QUOTED PASSAGE:
= = = = =
Note: If the soil is heavy, dig a larger hole of up to 3 ft (90 cm) in diameter and 3 ft deep, and backfill with 1 part sand and 2 parts original soil. Added compost or manure will help. Moringa seeds germinate 5 to 12 days after seeding. If the seed has not germinated after two weeks, it will not and must be replaced.
To grow from a cutting:
After the trees have stopped producing fruits each year, branches need to be cut off so that fresh growth may take place. These branches are excellent for growing new trees.
- Make a cutting at least 1″ (2.5cm) in diameter and at least six feet (1.8m) long.
- Dig a hole 3 ft. (1m) x 3 ft. (1m) and 3 ft. (1m) deep.
- Place cutting in this hole and fill with a mixture of soil, sand and composted manure. Pack firmly around base of the cutting. Form a slight dome or cone shape, sloping down away from the cutting. It is desirable that water not touch the stem of the new tree.
- Water generously, but do not drown the cutting in water.
In India, the custom is to put some cow dung on top of the open end of the cutting. This is an excellent way to protect the cutting from pests.
The ground where the trees are to be planted should be light and sandy, not heavy with clay or water-logged. Dig a hole 1 ft (30 cm) square and 1 ft deep. Backfill with loose soil. Adding compost or manure will help the trees grow better.
= = = = =
Saved entries
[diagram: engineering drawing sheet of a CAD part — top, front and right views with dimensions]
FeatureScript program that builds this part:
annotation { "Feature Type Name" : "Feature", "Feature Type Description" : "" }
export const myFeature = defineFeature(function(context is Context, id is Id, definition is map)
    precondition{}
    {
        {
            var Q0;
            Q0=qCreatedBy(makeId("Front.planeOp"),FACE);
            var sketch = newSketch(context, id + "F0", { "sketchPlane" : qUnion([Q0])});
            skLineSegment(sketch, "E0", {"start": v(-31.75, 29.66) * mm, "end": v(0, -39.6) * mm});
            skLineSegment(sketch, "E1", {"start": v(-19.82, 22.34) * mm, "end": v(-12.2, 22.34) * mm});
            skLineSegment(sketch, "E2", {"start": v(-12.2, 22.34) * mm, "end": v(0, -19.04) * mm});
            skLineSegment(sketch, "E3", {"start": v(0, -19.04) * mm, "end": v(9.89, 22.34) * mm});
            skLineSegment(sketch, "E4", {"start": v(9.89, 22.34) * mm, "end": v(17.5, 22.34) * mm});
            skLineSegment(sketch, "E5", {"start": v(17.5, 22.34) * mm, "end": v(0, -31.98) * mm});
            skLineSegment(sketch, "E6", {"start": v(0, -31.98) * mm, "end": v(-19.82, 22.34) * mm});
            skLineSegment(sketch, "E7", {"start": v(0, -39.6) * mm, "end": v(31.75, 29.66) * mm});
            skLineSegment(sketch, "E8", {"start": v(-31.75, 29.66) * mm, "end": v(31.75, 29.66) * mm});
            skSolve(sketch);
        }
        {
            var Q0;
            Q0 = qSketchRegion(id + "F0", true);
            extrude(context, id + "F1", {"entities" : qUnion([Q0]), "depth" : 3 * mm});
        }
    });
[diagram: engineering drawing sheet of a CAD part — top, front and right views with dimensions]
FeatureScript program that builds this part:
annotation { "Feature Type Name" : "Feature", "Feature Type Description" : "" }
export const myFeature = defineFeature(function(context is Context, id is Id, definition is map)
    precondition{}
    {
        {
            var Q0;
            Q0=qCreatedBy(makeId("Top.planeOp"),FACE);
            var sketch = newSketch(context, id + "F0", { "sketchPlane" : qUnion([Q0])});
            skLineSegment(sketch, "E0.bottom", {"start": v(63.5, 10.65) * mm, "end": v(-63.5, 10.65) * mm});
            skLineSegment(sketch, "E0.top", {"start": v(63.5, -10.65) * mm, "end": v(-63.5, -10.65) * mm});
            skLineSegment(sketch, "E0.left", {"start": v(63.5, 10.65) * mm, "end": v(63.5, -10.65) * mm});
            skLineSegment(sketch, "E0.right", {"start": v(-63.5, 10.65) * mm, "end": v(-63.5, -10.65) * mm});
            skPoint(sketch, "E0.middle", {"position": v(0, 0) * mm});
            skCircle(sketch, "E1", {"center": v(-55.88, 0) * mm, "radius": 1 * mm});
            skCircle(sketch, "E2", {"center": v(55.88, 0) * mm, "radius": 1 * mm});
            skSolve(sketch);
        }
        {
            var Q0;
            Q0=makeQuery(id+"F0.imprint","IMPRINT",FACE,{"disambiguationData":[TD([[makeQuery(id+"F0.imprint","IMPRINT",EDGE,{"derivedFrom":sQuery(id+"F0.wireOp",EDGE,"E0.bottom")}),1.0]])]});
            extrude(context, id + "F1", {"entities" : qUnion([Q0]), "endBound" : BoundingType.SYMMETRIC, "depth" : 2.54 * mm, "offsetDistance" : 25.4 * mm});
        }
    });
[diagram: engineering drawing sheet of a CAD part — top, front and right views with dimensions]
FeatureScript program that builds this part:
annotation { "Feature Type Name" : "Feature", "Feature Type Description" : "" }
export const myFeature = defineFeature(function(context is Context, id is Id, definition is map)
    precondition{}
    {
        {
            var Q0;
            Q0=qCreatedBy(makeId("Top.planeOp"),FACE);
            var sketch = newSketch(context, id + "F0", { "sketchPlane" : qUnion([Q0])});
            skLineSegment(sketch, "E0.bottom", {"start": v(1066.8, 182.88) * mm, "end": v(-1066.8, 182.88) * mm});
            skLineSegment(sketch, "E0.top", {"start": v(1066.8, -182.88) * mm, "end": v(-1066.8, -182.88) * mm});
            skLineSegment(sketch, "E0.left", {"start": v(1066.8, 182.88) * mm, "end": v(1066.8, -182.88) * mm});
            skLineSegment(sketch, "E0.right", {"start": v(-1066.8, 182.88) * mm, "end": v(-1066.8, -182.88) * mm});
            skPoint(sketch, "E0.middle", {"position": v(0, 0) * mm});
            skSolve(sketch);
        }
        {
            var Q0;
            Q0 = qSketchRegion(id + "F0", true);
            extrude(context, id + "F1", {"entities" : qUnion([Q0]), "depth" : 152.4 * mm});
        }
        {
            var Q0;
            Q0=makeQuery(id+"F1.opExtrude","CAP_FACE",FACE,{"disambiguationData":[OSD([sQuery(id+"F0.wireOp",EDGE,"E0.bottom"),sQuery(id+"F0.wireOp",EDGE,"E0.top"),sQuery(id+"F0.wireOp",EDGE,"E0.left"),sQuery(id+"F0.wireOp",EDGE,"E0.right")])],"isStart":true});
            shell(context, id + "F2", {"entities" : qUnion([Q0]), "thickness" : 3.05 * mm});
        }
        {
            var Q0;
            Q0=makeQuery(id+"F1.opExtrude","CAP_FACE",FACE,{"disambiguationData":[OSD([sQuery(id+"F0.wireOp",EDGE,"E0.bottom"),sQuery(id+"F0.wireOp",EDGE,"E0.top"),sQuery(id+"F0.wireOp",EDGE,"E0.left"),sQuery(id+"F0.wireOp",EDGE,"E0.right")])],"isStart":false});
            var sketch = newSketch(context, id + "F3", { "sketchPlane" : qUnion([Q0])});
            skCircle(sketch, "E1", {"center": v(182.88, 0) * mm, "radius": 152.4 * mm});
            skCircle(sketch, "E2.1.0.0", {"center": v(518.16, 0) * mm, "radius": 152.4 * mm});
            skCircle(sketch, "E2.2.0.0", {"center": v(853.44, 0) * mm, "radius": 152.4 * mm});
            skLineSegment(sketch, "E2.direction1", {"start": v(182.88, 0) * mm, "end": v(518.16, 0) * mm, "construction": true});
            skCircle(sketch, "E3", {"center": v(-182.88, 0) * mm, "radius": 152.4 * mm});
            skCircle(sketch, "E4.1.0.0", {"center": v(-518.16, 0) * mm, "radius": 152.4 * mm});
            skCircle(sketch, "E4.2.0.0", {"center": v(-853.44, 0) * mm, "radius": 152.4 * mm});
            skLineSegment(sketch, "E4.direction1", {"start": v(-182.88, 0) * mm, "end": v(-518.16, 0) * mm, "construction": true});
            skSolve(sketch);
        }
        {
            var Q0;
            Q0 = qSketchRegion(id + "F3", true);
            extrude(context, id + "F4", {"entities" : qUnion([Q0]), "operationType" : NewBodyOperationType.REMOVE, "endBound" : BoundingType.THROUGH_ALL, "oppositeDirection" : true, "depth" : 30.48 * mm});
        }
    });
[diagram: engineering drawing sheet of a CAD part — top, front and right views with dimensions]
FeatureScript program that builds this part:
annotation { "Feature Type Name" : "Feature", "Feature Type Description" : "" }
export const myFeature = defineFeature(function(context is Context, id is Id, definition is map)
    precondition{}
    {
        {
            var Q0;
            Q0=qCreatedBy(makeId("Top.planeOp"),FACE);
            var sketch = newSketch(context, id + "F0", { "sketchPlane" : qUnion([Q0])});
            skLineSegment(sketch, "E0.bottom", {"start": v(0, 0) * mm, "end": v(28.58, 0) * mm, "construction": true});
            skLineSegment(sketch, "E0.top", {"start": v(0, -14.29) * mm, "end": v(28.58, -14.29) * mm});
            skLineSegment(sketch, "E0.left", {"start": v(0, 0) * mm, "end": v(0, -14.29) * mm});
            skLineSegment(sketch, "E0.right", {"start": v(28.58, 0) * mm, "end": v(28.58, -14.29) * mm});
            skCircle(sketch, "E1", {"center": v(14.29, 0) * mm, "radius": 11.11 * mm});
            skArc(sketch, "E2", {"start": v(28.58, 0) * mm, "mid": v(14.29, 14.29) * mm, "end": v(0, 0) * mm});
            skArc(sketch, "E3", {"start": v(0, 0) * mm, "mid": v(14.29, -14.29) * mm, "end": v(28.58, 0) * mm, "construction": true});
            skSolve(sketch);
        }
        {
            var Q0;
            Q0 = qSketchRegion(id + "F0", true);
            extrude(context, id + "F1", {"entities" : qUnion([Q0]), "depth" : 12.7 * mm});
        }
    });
= = = = =
PROBLEMS AND TASKS:
1. According to the moringa growing instructions, how many days after seeding do moringa seeds germinate?
2. Continue the moringa growing instructions from the point where they stop.

ACTIVITY ANSWERS:
1. Moringa seeds germinate 5 to 12 days after seeding.

2.
- Water the planting holes one day before transplanting the seedlings.
- Plant seedlings in the late afternoon to avoid the hot sun the first day.
- Make a hole in the pit to accept all soil in the bag. Carefully cut open the sack and place the seedling in the planting hole. Be careful to keep the soil around the seedling’s roots intact.
- Pack soil around the seedling base.
- Water only lightly for the first few days.
If the seedlings fall over, tie them to a stick for support. Protect young saplings from termites and nematodes.
Almost every part of the moringa tree has nutritional value. The pod is cooked as a vegetable in India and exported to many countries for Indian expatriates, fresh or canned. The root can be used as substitute for horseradish. Foliage is eaten as greens, boiled, fried, in soups or for seasoning. Dried leaf powder can be added to any kind of meal as a nutritional supplement. The seed can be roasted and eaten like a peanut.
The seeds can be used as a flocculent to clarify water and as a source of a non-drying and very stable oil, known as Ben oil. This oil, which was once used for lubricating watches and other delicate machinery, is clear, sweet and odourless, almost never going rancid. It is edible and it is becoming increasingly popular in the cosmetics industry.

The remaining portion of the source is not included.